» **TASK INPUTS**
»»
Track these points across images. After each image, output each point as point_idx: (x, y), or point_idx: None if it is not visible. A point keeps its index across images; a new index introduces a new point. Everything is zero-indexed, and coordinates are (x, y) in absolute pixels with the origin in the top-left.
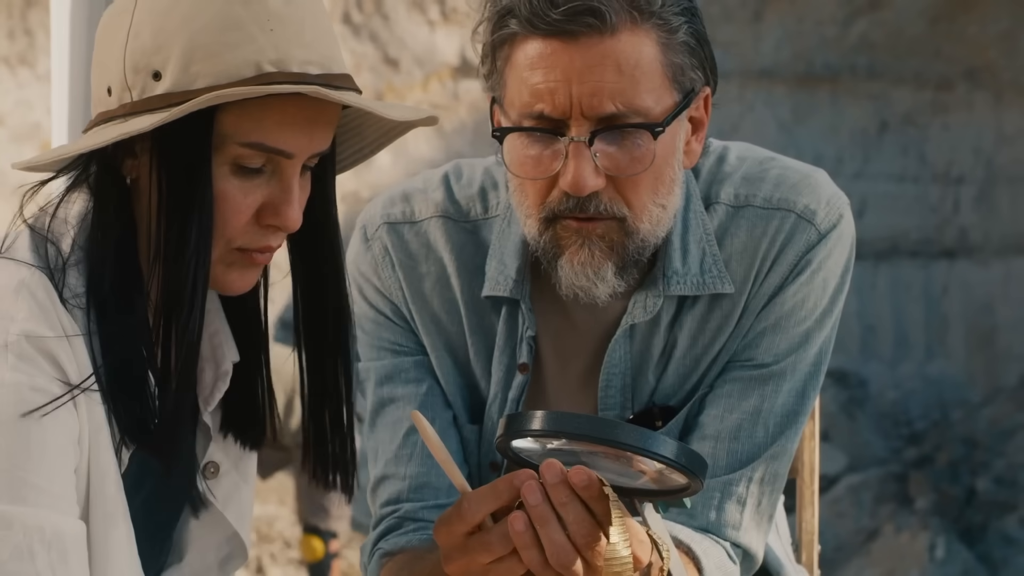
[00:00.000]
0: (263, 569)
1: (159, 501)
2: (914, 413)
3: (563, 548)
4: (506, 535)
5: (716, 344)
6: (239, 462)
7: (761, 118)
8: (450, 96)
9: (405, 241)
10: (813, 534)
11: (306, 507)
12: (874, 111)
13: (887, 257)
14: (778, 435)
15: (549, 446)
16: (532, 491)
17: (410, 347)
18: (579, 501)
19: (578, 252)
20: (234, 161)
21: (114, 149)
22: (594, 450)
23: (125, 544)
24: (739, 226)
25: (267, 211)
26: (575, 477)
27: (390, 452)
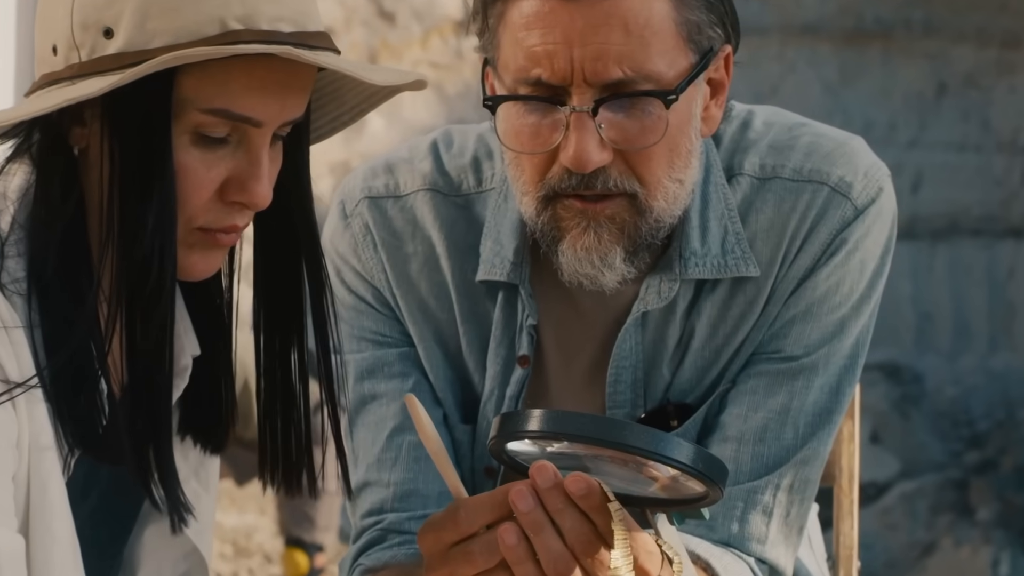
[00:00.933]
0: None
1: (109, 512)
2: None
3: (561, 556)
4: (491, 546)
5: (739, 334)
6: (199, 468)
7: (804, 80)
8: (453, 54)
9: (388, 218)
10: (852, 549)
11: (288, 517)
12: (931, 72)
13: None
14: (809, 436)
15: (549, 449)
16: (523, 497)
17: (394, 337)
18: (576, 507)
19: (582, 236)
20: (195, 130)
21: (60, 116)
22: (599, 454)
23: (70, 561)
24: (765, 200)
25: (232, 186)
26: (572, 485)
27: (372, 456)
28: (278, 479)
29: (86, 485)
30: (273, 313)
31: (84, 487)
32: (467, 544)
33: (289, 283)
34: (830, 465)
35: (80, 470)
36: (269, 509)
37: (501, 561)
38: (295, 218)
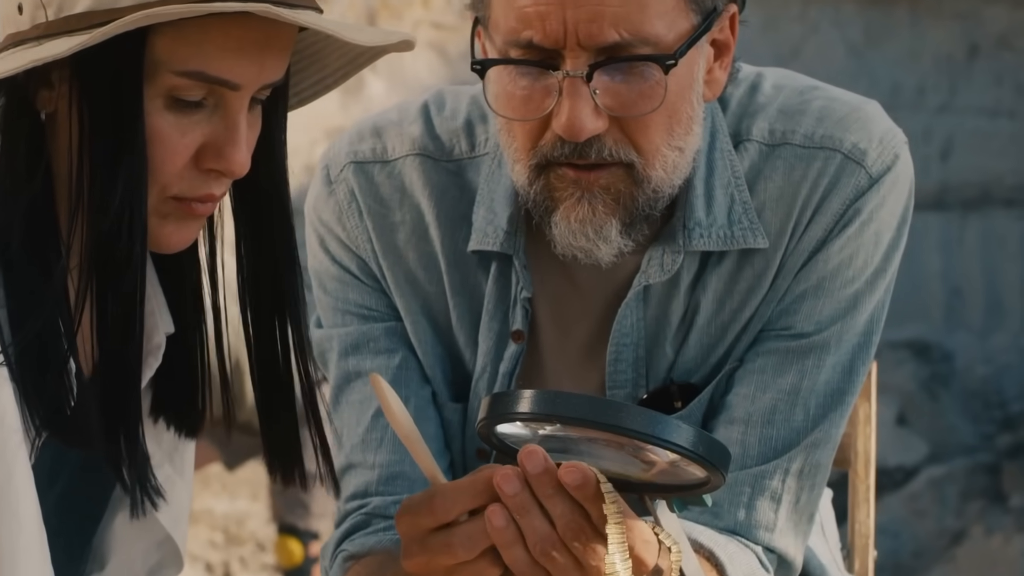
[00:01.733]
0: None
1: (77, 499)
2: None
3: (548, 538)
4: (472, 538)
5: (747, 309)
6: (173, 454)
7: (827, 41)
8: (456, 14)
9: (375, 184)
10: (868, 538)
11: (282, 503)
12: (962, 33)
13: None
14: (821, 419)
15: (541, 432)
16: (509, 480)
17: (380, 311)
18: (567, 493)
19: (575, 207)
20: (169, 93)
21: (26, 78)
22: (595, 437)
23: (36, 549)
24: (775, 168)
25: (209, 153)
26: (567, 476)
27: (356, 437)
28: (277, 468)
29: (53, 470)
30: (254, 288)
31: (51, 472)
32: (447, 535)
33: (266, 256)
34: (845, 449)
35: (47, 454)
36: (262, 495)
37: (482, 552)
38: (266, 188)
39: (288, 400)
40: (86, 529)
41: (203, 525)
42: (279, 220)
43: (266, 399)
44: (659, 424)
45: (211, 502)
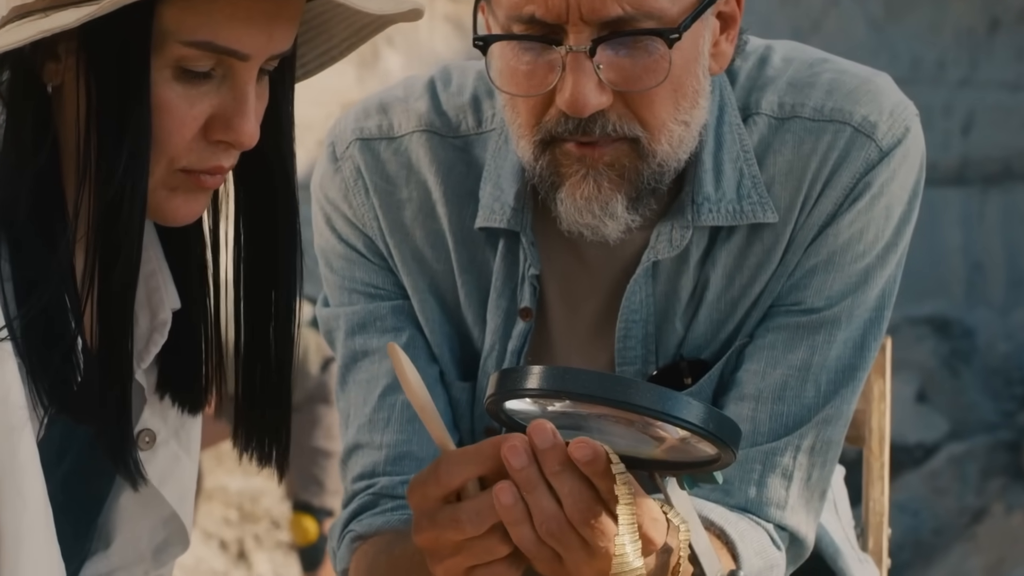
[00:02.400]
0: (246, 554)
1: (84, 476)
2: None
3: (555, 517)
4: (480, 514)
5: (756, 284)
6: (179, 430)
7: (848, 14)
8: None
9: (381, 161)
10: (882, 516)
11: (296, 481)
12: (983, 6)
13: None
14: (832, 395)
15: (550, 408)
16: (516, 453)
17: (387, 289)
18: (576, 471)
19: (581, 184)
20: (177, 64)
21: (32, 51)
22: (604, 413)
23: (41, 527)
24: (784, 142)
25: (217, 124)
26: (577, 451)
27: (363, 416)
28: (252, 447)
29: (61, 447)
30: (251, 260)
31: (59, 449)
32: (455, 510)
33: (267, 229)
34: (859, 426)
35: (55, 431)
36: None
37: (491, 529)
38: (271, 160)
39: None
40: (93, 506)
41: (217, 502)
42: (283, 192)
43: (250, 374)
44: (669, 400)
45: (225, 479)
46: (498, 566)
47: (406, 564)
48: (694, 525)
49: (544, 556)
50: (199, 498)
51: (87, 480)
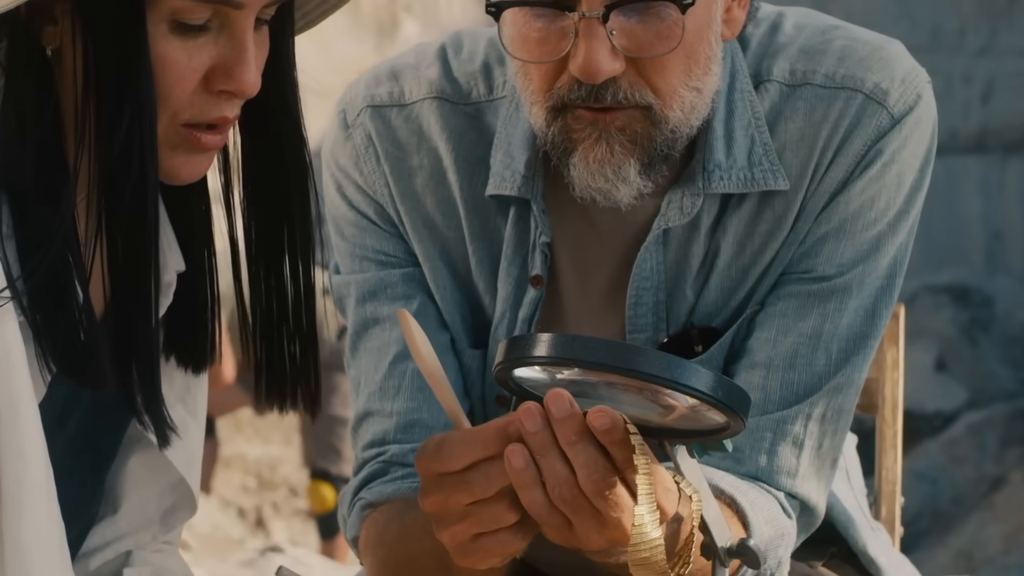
««
» **EXERCISE INSTRUCTIONS**
Output the entries verbatim, skipping images.

» **TASK RESULT**
Track these points across images. After each image, output each point as point_idx: (x, y), or point_idx: None if it is not visible. A point keeps its index across images; a new index introduces a new point. Everything is zero-indexed, and coordinates are (x, y) in absolute pixels with the origin in the top-left.
[00:00.000]
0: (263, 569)
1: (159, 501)
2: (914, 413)
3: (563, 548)
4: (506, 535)
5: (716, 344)
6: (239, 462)
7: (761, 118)
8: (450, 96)
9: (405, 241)
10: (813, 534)
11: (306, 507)
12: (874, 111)
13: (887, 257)
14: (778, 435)
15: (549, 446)
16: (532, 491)
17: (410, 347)
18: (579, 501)
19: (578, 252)
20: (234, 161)
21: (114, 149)
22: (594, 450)
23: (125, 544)
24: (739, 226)
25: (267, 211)
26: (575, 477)
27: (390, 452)
[00:00.933]
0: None
1: (109, 512)
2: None
3: (561, 556)
4: (491, 546)
5: (739, 334)
6: (199, 468)
7: (804, 80)
8: (453, 54)
9: (388, 218)
10: (852, 549)
11: (288, 517)
12: (931, 72)
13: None
14: (809, 436)
15: (549, 449)
16: (523, 497)
17: (394, 337)
18: (576, 507)
19: (582, 236)
20: (195, 130)
21: (60, 116)
22: (599, 454)
23: (70, 561)
24: (765, 200)
25: (232, 186)
26: (572, 485)
27: (372, 456)
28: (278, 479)
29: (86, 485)
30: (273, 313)
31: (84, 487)
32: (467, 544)
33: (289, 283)
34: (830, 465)
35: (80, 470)
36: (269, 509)
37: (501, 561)
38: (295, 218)
[00:01.733]
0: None
1: (77, 499)
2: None
3: (548, 538)
4: (472, 538)
5: (747, 309)
6: (173, 454)
7: (827, 41)
8: (456, 14)
9: (375, 184)
10: (868, 538)
11: (282, 503)
12: (962, 33)
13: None
14: (821, 419)
15: (541, 432)
16: (509, 480)
17: (380, 311)
18: (567, 493)
19: (575, 207)
20: (169, 93)
21: (26, 78)
22: (595, 437)
23: (36, 549)
24: (775, 168)
25: (209, 153)
26: (567, 476)
27: (356, 437)
28: (277, 468)
29: (53, 470)
30: (254, 288)
31: (51, 472)
32: (447, 535)
33: (266, 256)
34: (845, 449)
35: (47, 454)
36: (262, 495)
37: (482, 552)
38: (266, 188)
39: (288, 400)
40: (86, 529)
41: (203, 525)
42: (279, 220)
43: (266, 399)
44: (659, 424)
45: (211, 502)
[00:02.400]
0: (246, 554)
1: (84, 476)
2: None
3: (555, 517)
4: (480, 514)
5: (756, 284)
6: (179, 430)
7: (848, 14)
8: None
9: (381, 161)
10: (882, 516)
11: (296, 481)
12: (983, 6)
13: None
14: (832, 395)
15: (550, 408)
16: (516, 453)
17: (387, 289)
18: (576, 471)
19: (581, 184)
20: (177, 64)
21: (32, 51)
22: (604, 413)
23: (41, 527)
24: (784, 142)
25: (217, 124)
26: (577, 451)
27: (363, 416)
28: (252, 447)
29: (61, 447)
30: (251, 260)
31: (59, 449)
32: (455, 510)
33: (267, 229)
34: (859, 426)
35: (55, 431)
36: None
37: (491, 529)
38: (271, 160)
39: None
40: (93, 506)
41: (217, 502)
42: (283, 192)
43: (250, 374)
44: (669, 400)
45: (225, 479)
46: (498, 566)
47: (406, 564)
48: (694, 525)
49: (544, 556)
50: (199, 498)
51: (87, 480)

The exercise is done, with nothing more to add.